### Data for review
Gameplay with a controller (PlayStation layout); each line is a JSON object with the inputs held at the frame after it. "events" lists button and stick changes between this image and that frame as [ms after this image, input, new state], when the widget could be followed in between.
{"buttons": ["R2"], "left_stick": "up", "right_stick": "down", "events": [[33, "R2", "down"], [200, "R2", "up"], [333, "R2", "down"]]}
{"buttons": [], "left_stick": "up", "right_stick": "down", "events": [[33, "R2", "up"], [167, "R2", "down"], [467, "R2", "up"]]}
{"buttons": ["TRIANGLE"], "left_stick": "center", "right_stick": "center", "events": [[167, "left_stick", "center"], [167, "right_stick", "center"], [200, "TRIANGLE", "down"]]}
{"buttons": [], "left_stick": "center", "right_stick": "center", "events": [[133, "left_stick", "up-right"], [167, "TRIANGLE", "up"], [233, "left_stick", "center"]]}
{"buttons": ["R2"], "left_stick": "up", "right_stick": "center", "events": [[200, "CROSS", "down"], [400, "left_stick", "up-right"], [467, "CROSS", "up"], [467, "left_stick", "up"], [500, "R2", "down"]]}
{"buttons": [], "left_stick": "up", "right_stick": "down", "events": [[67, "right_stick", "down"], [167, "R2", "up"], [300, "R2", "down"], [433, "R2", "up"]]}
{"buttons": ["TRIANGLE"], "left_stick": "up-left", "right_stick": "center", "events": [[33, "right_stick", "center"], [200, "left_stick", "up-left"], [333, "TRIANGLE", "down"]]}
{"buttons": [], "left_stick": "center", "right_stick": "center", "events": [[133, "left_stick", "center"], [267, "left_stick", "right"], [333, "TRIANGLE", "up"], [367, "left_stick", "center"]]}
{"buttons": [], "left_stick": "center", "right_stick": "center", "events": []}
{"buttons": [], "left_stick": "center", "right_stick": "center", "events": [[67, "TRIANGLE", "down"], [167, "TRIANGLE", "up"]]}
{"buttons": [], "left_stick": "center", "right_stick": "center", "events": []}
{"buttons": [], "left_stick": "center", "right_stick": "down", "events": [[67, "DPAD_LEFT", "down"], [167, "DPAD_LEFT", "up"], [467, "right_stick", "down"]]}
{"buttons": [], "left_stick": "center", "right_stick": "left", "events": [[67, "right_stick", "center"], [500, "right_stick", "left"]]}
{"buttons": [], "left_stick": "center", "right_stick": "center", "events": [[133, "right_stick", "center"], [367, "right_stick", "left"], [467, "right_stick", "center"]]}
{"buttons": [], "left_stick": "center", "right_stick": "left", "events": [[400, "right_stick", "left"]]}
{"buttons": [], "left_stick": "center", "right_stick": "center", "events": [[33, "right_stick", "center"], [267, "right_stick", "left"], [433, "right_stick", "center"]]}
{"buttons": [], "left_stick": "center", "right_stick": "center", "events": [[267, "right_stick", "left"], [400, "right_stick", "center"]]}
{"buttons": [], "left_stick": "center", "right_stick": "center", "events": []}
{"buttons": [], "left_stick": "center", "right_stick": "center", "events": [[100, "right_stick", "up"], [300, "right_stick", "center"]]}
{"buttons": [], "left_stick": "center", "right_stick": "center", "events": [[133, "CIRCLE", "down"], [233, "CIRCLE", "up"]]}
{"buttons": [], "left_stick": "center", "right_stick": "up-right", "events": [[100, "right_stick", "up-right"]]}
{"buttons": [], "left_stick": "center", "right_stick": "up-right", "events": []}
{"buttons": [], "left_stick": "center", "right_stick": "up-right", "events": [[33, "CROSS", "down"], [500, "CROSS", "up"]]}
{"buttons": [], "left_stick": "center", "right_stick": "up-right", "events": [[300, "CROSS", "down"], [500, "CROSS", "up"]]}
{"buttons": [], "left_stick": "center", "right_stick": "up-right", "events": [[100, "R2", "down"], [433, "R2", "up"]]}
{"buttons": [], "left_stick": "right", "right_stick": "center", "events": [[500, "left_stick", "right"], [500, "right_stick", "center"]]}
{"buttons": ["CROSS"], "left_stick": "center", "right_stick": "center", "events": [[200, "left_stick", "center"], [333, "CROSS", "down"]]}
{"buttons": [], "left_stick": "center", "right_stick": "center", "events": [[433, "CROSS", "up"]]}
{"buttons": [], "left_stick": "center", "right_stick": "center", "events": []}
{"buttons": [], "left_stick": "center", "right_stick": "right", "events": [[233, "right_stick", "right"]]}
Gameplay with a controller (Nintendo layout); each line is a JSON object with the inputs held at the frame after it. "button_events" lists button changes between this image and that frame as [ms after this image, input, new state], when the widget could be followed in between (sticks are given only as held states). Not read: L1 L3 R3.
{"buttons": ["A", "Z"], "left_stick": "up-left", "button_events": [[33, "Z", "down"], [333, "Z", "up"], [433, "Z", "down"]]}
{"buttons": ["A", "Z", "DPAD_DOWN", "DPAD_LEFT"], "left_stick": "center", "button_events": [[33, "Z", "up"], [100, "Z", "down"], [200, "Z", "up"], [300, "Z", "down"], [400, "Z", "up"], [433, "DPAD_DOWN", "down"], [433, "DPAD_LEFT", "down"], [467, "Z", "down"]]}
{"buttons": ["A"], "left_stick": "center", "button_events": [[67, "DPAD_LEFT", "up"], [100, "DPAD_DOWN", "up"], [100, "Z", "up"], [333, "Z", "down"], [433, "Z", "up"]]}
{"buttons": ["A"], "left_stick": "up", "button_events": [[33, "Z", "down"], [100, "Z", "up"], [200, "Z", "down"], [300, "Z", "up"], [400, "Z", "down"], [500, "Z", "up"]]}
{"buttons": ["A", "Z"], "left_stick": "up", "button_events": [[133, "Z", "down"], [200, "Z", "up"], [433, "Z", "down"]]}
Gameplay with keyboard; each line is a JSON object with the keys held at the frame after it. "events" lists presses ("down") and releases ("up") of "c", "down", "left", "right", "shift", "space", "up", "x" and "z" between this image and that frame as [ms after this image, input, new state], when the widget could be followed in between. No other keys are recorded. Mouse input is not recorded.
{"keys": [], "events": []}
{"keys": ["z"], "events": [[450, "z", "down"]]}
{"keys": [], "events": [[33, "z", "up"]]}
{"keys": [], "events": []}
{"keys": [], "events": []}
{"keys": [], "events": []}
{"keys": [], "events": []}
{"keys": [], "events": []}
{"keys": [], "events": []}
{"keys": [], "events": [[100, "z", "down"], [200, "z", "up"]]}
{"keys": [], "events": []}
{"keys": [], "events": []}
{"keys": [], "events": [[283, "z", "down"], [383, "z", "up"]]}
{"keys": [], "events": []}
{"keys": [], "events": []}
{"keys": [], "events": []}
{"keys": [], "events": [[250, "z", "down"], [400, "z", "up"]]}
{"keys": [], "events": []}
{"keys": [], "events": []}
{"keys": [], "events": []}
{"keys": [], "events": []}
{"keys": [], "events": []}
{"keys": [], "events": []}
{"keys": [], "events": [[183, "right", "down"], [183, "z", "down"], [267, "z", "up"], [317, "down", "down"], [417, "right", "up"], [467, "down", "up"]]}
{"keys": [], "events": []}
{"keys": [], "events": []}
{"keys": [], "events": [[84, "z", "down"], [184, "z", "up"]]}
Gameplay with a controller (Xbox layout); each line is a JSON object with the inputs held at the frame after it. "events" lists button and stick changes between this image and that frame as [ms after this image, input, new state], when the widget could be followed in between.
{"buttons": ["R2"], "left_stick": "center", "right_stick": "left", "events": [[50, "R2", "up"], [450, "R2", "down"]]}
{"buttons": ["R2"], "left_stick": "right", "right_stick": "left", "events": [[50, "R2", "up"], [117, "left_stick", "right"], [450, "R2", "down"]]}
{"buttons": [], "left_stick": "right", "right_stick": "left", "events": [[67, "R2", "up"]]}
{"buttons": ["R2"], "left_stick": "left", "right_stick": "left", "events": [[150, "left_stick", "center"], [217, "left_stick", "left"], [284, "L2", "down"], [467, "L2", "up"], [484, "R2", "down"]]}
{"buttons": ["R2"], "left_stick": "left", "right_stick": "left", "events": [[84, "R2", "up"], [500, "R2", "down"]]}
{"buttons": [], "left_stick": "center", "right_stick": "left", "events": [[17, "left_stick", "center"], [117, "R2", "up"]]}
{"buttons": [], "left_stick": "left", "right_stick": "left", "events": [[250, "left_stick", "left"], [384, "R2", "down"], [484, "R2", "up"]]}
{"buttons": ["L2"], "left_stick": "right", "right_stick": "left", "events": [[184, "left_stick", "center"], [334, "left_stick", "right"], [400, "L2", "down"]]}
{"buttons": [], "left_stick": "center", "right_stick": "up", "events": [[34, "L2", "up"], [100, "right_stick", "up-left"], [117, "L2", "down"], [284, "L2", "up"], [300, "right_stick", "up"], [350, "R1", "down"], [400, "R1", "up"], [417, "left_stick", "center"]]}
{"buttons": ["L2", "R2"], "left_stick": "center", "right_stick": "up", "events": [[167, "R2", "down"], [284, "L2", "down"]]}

### Work request
In the entries above, how many lines contain the string "CROSS"? Say only the number.

### Response
5